The Suns made their first nine field goal attempts and seemed poised to run the Lakers right off of the court. When Nash fed Stoudemire for a one hand dunk at the 6:23 mark in the first quarter Phoenix led 23-12. Stoudemire's jump hook off of another Nash pass put Phoenix on top 30-14 with 4:39 remaining. A few minutes later, Barbosa's jumper put the Suns up 39-20 and it seemed like the Lakers were headed for the same kind of blowout loss that the Heat suffered in the first game of TNT's doubleheader. The Lakers closed out the first quarter with a modest 6-2 run to trail 41-26.
The Lakers chipped away at the Suns' lead throughout the second quarter and only trailed 58-53 at the half. Phoenix still has the same problems that it had last year: (1) as quickly as the Suns can build a lead with great offense they can squander it with cold shooting and poor defense; (2) the Suns are extremely vulnerable defensively in the paint. Once the Suns stopped making 100% of their shots and the Lakers began attacking them in the post it was lights out. The Lakers outscored the Suns 66-34 in the paint, continuing the "Inside Man" strategy that they employed so effectively until game seven of last year's playoff series between these teams. They took command of the game early in the third quarter: Maurice Evans hit a pull up jumper, Luke Walton scored on a spin move and then again with a post move and the Lakers led 59-58. The teams traded baskets early in the quarter but then the Lakers went on a 9-0 run, including a gorgeous post move by Bynum and a three pointer by Odom. The Lakers led 87-79 at the end of the third quarter.
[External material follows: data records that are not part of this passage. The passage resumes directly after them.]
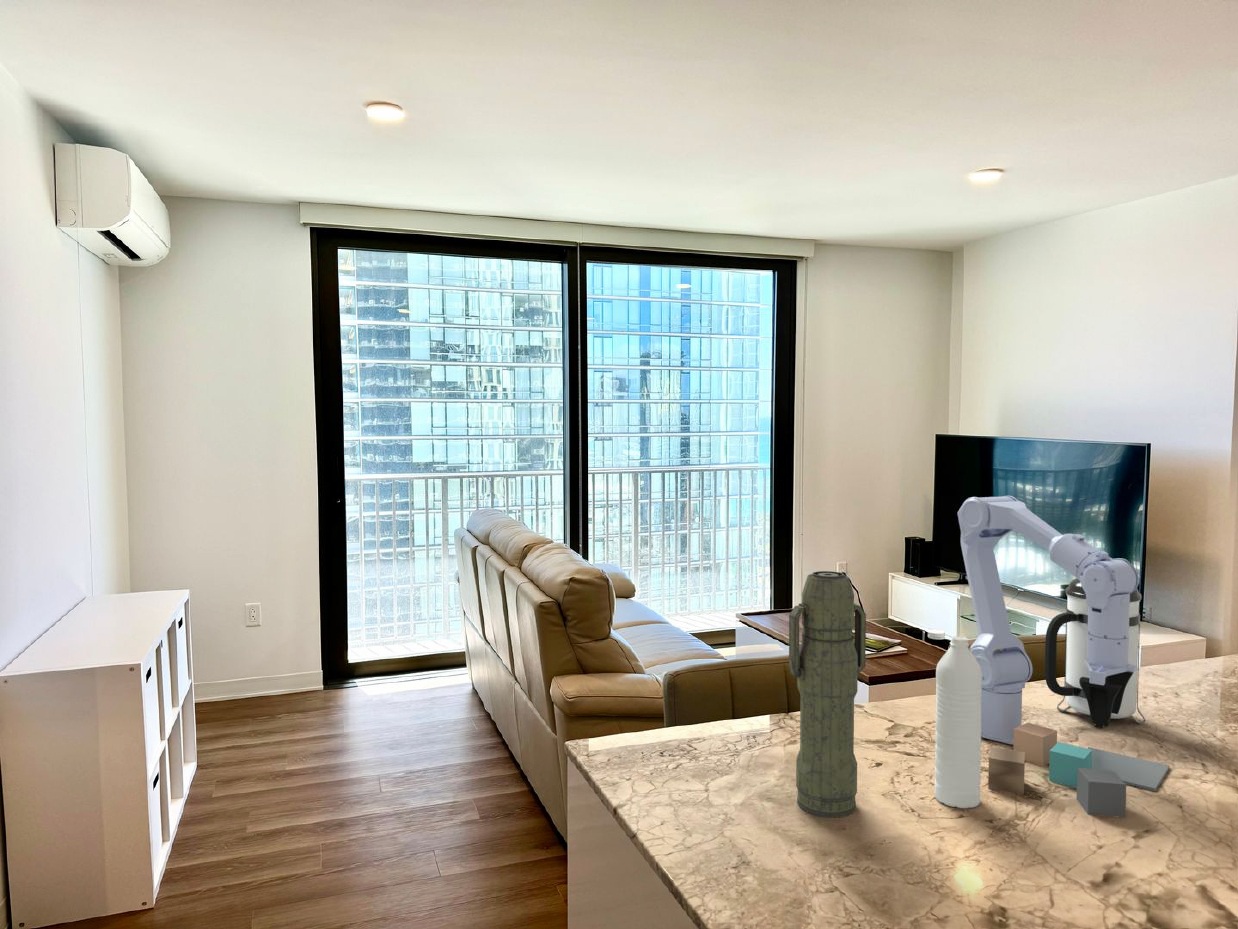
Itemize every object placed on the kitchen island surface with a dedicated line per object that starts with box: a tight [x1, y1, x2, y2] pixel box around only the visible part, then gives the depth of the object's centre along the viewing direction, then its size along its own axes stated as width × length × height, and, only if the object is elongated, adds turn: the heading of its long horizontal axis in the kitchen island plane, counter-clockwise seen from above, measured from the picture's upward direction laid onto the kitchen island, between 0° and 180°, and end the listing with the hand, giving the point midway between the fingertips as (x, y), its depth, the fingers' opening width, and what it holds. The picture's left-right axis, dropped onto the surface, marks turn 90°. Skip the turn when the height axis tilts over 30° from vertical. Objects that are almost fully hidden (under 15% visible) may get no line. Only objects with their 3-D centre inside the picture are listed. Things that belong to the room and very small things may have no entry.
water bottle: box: [927, 629, 982, 809], centre depth 128 cm, size 9×6×25 cm
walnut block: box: [987, 746, 1026, 796], centre depth 132 cm, size 5×5×5 cm
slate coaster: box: [1086, 747, 1170, 792], centre depth 138 cm, size 12×12×1 cm
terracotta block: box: [1012, 722, 1058, 767], centre depth 143 cm, size 5×5×5 cm
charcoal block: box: [1076, 768, 1127, 818], centre depth 124 cm, size 5×5×5 cm
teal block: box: [1048, 741, 1092, 789], centre depth 134 cm, size 5×5×5 cm
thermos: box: [788, 570, 867, 818], centre depth 125 cm, size 9×12×35 cm
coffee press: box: [1044, 577, 1146, 729], centre depth 162 cm, size 17×16×30 cm
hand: (1105, 718), depth 134 cm, fingers open, 7 cm apart
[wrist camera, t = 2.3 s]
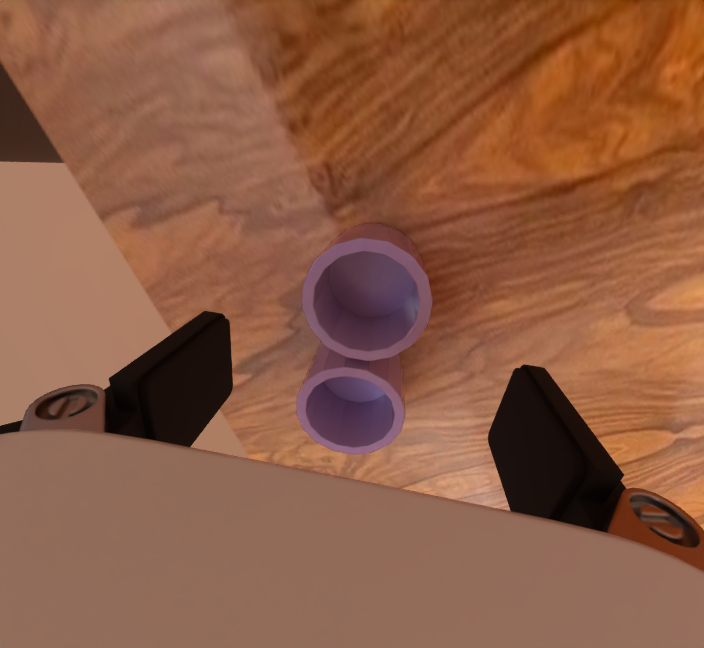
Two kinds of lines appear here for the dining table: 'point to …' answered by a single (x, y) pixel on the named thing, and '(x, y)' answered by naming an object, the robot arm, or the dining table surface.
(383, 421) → the purple cup
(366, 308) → the cup
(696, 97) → the dining table surface
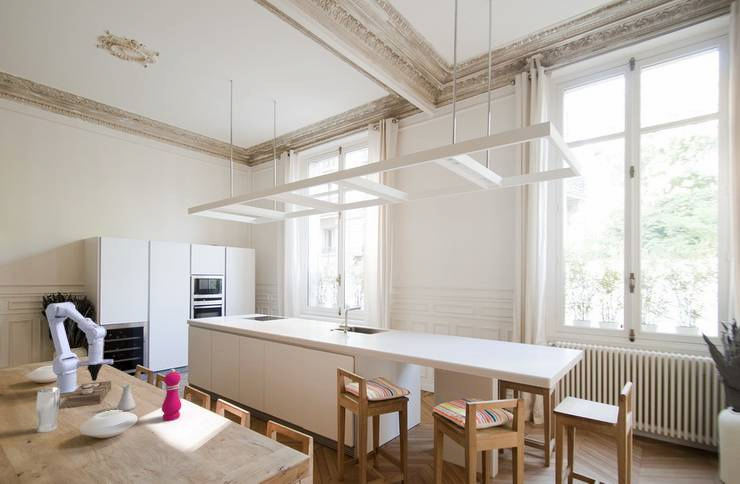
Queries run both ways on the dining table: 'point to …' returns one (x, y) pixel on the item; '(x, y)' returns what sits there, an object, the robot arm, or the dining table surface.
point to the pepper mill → (171, 397)
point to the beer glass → (47, 408)
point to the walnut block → (91, 399)
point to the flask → (126, 399)
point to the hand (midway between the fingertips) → (94, 380)
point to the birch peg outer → (87, 389)
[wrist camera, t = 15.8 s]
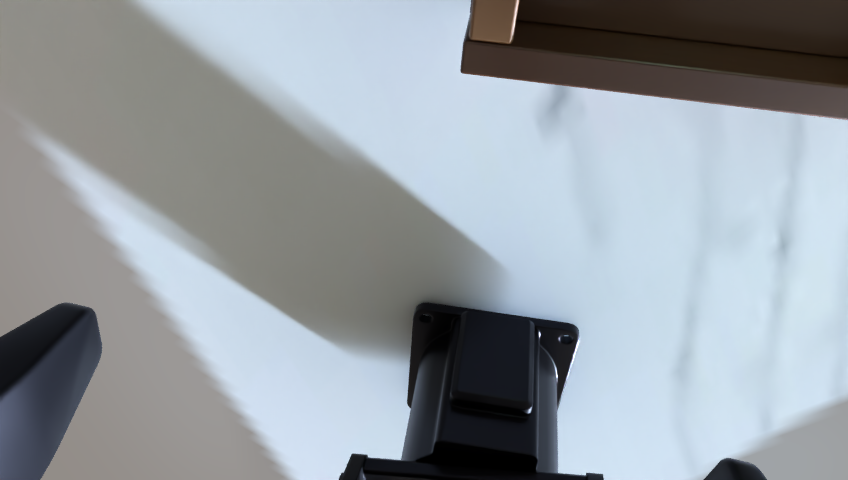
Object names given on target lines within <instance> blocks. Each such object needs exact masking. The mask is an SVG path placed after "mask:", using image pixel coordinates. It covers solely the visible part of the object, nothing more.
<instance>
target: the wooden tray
mask: <svg viewBox="0 0 848 480" xmlns="http://www.w3.org/2000/svg"><path fill="white" fill-rule="evenodd" d="M461 73H464V74H472V75H480V76H489V77H497V78H505V79H513V80H522V81H530V82H538V83H547V84H555V85H563V86H571V87H580V88H588V89H596V90H604V91H613V92H621V93H629V94H637V95H646V96H654V97H662V98H671V99H679V100H687V101H695V102H704V103H712V104H720V105H728V106H737V107H745V108H753V109H762V110H770V111H778V112H786V113H795V114H803V115H811V116H819V117H828V118H836V119H844V120H848V0H471V7H470V17H469V21H468V25H467V30H466V34H465V38H464V42H463V51H462V60H461Z"/></svg>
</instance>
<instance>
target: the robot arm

Jordan Farmar made a layup, Vladimir Radmanovic hit a jumper and Lamar Odom completed a three point play to push the margin to 94-81 early in the fourth quarter. Leandro Barbosa scored 16 points in the final stanza to keep the Suns at least somewhat in contact but Phoenix simply had no answer for the Lakers' frontline of Odom, Bynum and Walton. Free agent pickup Evans also looks like he will be a valuable contributor for the Lakers this year.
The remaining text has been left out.